• **Try it**
Find and copy each line of the data that includes "installateur".

• **Recorded information**
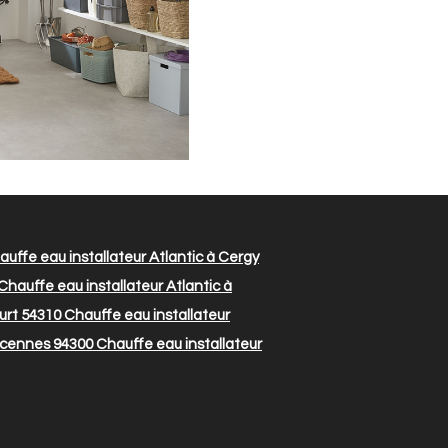
uffe eau installateur Atlantic à Cergy
Chauffe eau installateur Atlantic à
urt 54310
Chauffe eau installateur
incennes 94300
Chauffe eau installateur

• **Reply to the exercise**
uffe eau installateur Atlantic à Cergy
Chauffe eau installateur Atlantic à
Chauffe eau installateur
Chauffe eau installateur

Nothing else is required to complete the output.